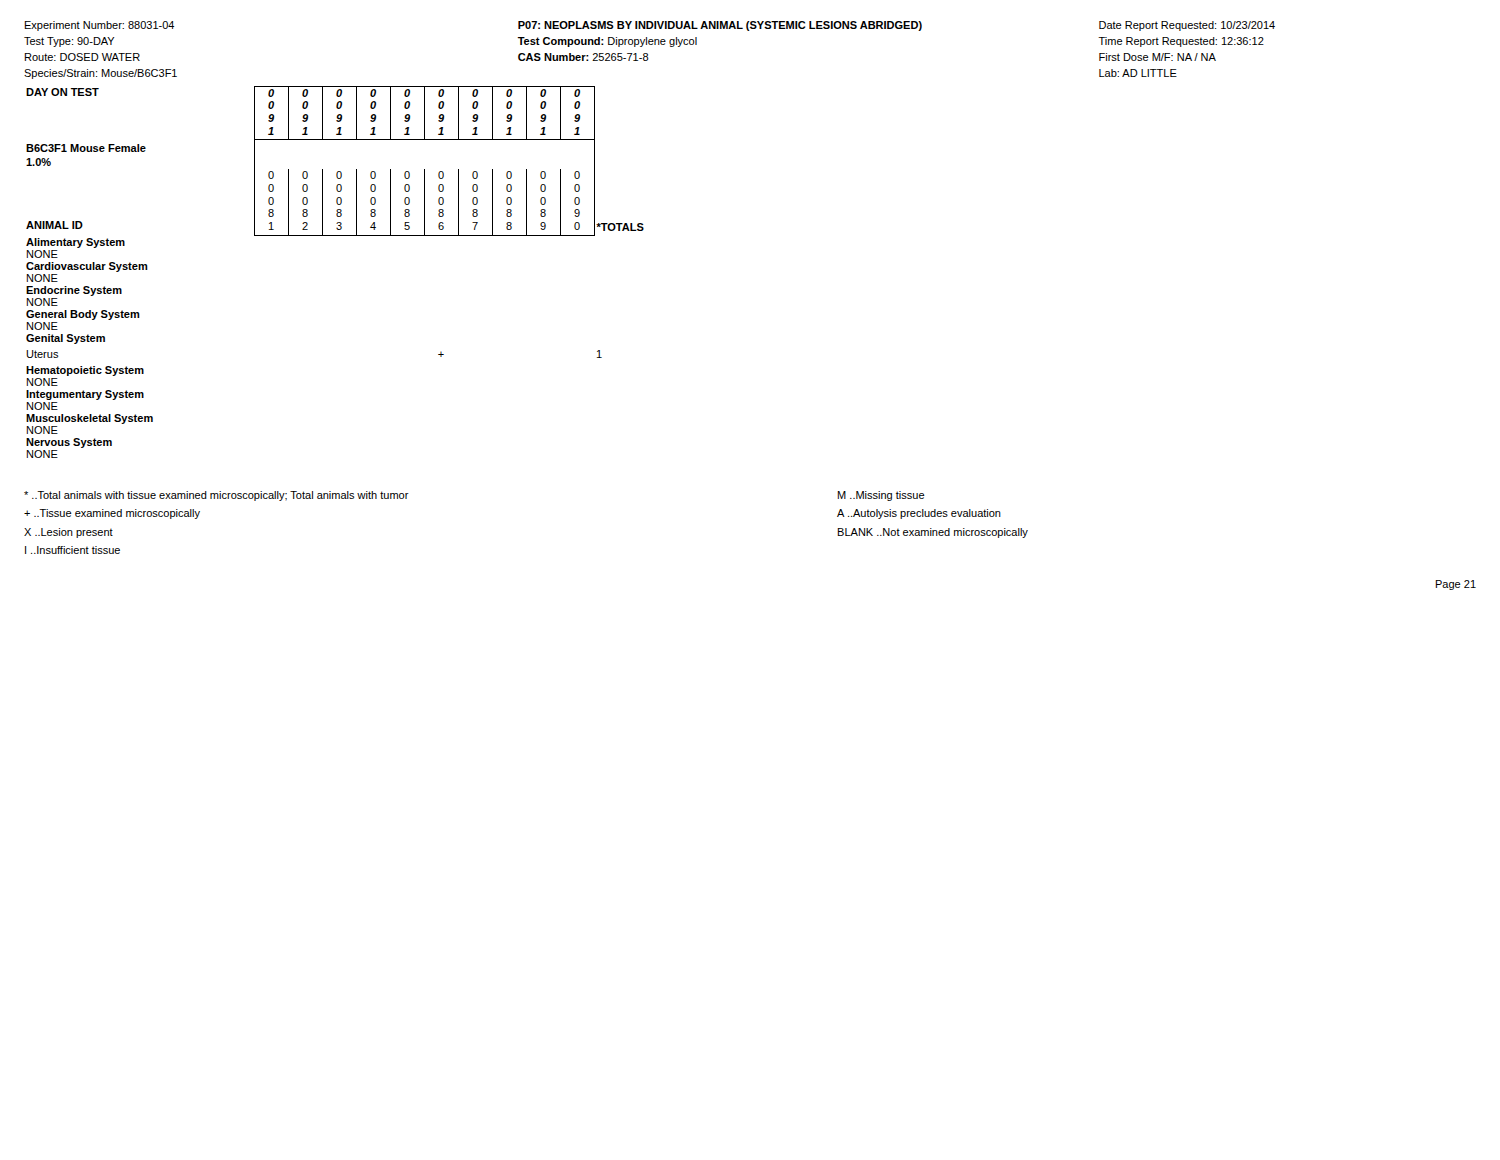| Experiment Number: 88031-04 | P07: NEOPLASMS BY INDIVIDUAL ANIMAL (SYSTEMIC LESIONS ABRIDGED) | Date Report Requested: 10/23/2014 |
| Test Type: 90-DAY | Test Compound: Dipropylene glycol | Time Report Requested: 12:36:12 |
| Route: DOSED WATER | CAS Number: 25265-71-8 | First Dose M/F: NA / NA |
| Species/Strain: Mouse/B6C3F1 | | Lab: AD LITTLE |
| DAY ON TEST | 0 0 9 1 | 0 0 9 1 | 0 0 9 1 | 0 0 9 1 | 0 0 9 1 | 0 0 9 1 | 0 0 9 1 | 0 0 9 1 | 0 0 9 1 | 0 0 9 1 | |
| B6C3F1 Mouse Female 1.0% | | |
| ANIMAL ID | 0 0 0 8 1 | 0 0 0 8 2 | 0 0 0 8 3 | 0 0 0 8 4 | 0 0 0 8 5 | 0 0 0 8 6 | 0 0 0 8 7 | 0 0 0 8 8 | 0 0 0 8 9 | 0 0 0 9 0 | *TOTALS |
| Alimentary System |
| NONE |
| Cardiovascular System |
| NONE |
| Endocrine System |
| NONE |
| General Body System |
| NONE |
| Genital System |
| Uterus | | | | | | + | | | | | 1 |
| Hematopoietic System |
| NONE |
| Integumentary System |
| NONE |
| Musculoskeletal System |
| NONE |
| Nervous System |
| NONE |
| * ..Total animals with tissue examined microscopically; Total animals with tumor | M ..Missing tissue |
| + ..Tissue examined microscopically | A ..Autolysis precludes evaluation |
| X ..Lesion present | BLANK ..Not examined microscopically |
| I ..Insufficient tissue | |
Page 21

● ● ●

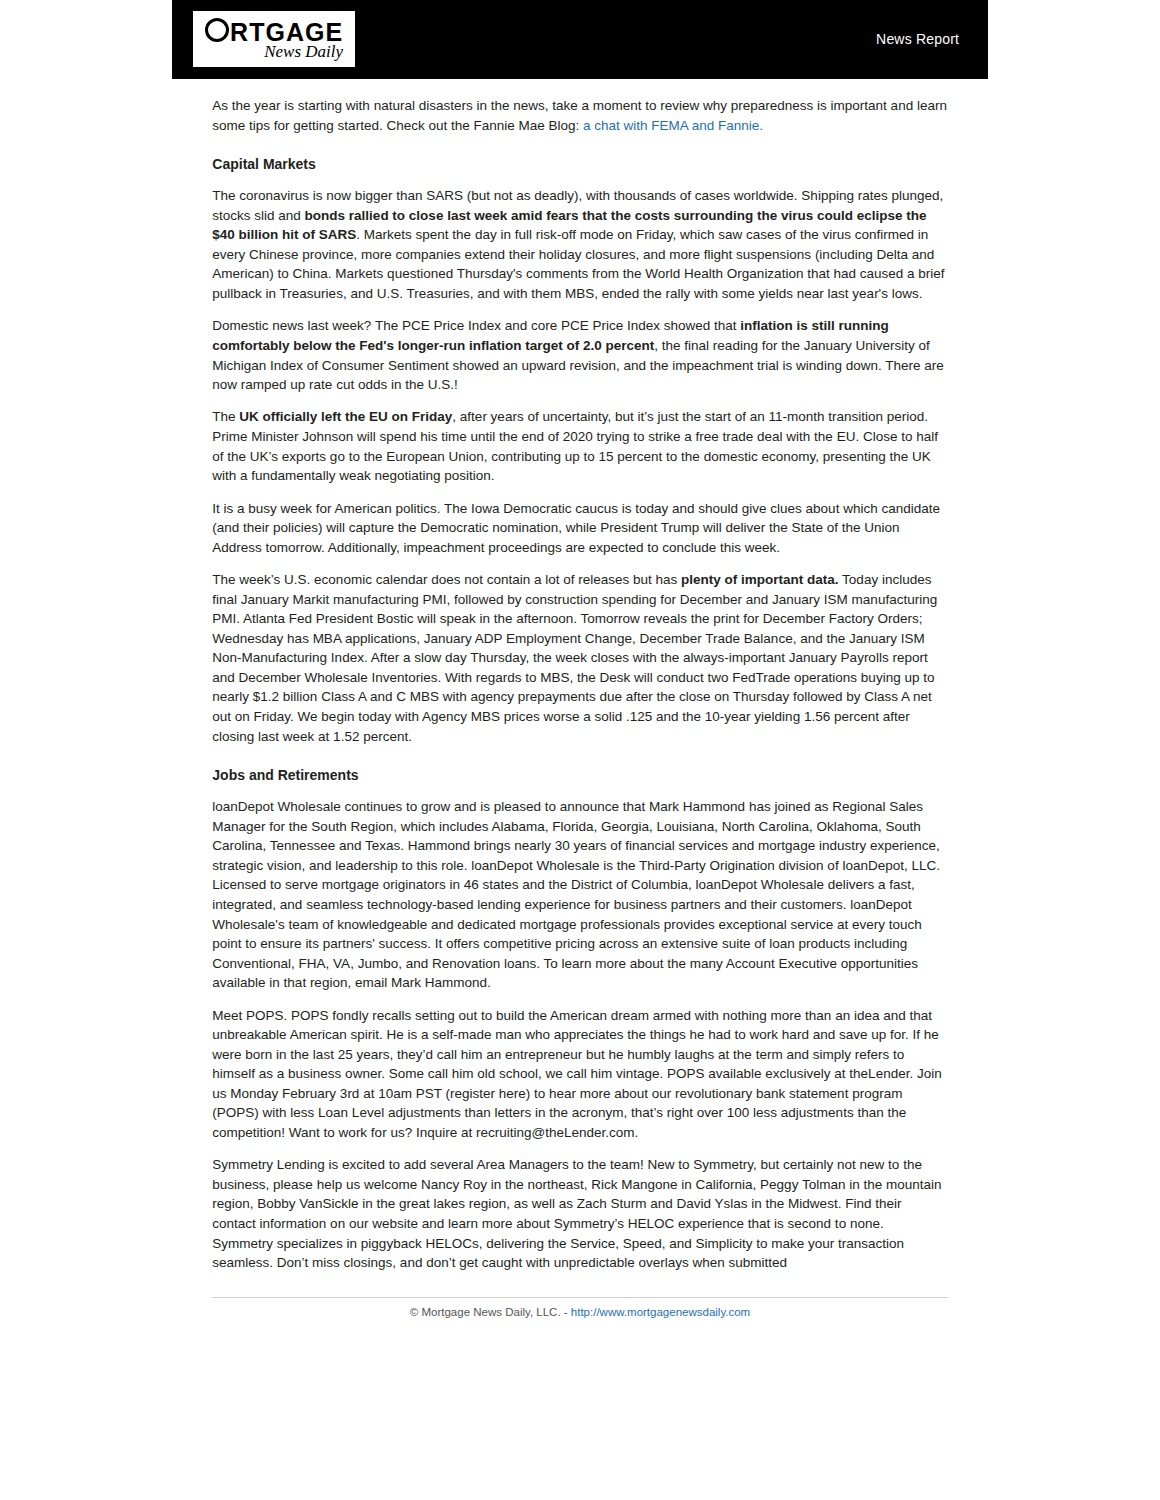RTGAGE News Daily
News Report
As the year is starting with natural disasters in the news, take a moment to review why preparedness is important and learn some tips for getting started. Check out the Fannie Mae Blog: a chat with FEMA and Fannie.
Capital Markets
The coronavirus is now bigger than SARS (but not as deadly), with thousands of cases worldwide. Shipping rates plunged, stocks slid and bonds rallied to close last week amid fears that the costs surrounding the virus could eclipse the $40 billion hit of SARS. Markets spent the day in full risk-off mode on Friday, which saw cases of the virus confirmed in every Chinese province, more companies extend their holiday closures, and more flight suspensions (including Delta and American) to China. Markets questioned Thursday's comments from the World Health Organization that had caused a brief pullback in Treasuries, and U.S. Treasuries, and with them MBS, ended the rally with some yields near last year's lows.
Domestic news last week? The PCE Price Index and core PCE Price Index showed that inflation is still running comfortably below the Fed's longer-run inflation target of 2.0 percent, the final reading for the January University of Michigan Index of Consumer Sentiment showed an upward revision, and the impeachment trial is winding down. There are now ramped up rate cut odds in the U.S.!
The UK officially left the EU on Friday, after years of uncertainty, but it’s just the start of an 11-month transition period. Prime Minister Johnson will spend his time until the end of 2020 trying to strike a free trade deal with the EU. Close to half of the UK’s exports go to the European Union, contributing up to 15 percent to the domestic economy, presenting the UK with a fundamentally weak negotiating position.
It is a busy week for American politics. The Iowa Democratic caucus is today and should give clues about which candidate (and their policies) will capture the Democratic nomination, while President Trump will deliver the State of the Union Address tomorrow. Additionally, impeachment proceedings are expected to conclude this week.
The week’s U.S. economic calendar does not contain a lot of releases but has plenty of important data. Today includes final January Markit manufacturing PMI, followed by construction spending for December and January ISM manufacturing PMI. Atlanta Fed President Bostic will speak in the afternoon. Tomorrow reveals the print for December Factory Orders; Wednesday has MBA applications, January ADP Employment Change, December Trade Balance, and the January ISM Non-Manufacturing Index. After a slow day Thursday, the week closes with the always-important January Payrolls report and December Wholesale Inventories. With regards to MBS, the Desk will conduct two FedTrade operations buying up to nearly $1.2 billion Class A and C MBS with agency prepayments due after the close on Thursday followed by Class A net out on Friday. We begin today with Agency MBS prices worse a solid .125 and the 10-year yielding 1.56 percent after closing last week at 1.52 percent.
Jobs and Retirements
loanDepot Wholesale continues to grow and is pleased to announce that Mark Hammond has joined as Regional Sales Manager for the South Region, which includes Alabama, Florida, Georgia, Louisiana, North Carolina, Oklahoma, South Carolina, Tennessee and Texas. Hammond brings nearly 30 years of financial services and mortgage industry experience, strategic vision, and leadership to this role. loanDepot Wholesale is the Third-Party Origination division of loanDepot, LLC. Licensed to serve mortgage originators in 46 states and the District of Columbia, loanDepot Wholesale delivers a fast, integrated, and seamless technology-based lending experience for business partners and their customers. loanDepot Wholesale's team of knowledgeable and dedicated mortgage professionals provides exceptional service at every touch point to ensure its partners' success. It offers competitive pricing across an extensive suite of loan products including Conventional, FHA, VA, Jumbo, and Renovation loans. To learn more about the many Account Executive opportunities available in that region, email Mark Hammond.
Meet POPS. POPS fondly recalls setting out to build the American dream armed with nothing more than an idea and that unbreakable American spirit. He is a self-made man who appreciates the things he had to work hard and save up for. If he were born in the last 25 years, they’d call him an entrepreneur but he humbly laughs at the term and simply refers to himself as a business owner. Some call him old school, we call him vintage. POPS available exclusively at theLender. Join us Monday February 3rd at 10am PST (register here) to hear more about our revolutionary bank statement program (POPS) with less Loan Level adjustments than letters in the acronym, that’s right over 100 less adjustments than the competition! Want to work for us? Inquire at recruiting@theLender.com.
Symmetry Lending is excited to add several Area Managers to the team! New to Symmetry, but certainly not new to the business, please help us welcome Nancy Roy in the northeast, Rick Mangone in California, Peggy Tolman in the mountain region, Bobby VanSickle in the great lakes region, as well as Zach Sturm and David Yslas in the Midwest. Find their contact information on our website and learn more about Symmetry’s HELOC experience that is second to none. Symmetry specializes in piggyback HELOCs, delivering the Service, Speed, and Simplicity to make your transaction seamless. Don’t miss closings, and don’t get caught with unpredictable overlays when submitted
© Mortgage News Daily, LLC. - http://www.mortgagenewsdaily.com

● ● ●

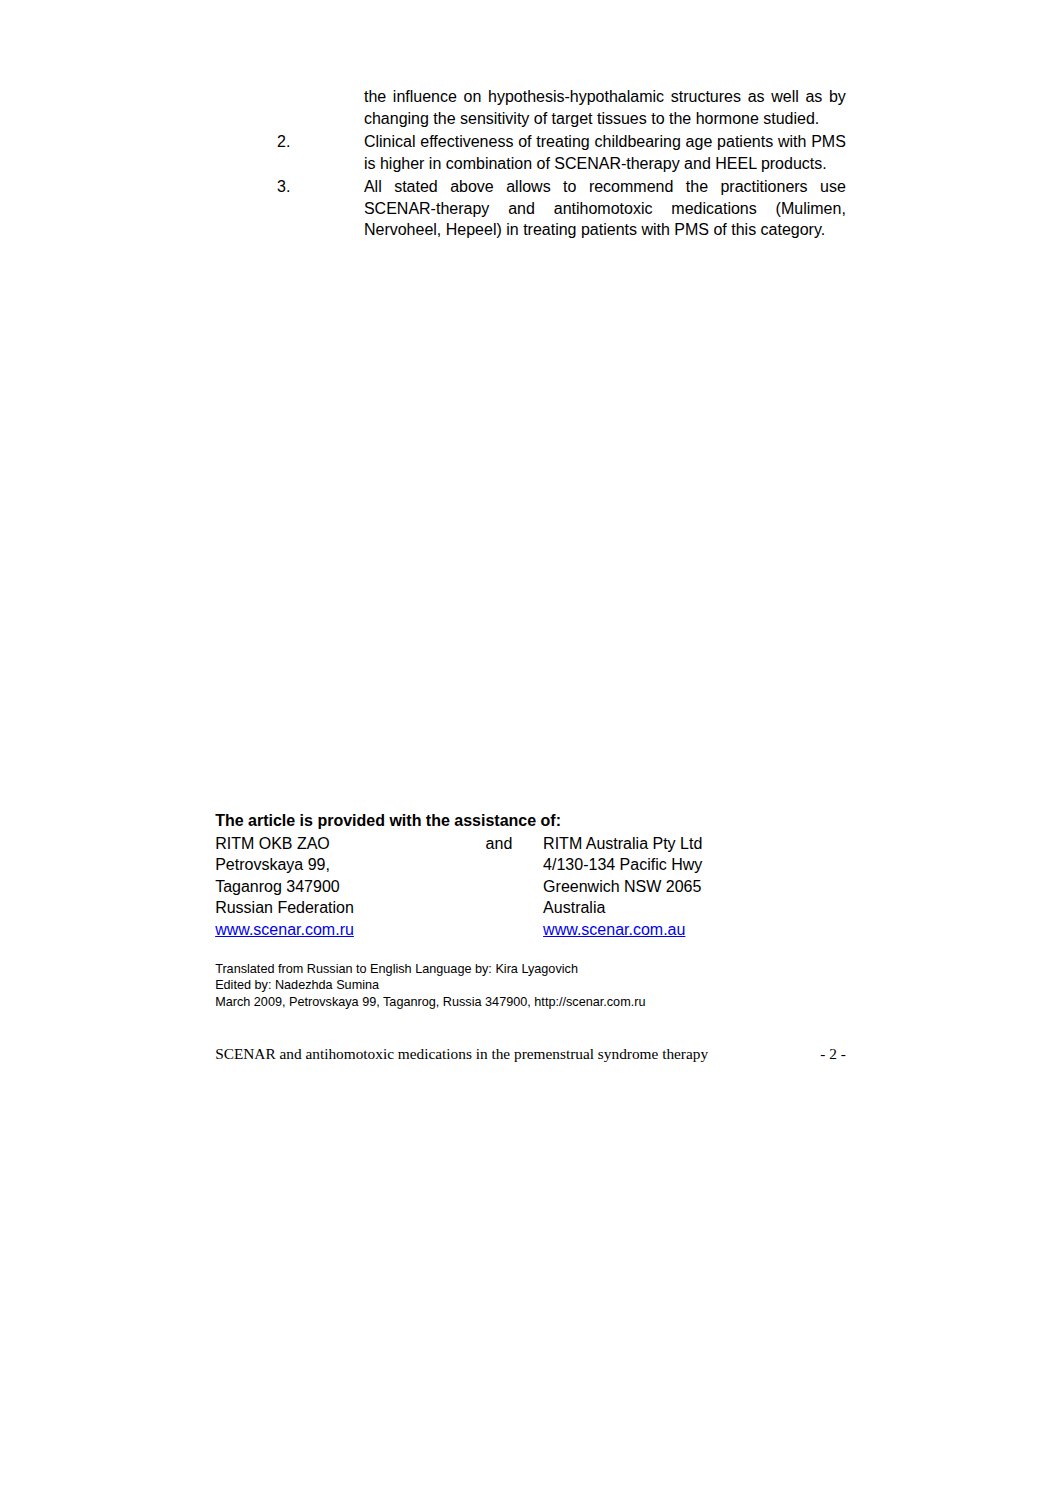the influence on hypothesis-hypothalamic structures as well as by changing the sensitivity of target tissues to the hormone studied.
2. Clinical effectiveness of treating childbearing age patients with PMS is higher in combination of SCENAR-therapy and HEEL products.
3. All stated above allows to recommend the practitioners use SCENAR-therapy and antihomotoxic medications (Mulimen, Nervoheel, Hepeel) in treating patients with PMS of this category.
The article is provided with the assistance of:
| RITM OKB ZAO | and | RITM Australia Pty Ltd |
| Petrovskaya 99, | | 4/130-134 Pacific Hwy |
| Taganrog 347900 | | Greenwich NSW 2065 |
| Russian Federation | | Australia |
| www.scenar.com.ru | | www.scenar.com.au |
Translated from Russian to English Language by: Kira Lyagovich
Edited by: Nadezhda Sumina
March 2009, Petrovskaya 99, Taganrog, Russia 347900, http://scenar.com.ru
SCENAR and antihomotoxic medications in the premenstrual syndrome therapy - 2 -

● ● ●

▸ Exercise goal
Count the lines in the records above that contain the word "today", and give only the number.

▸ Solution to this task
2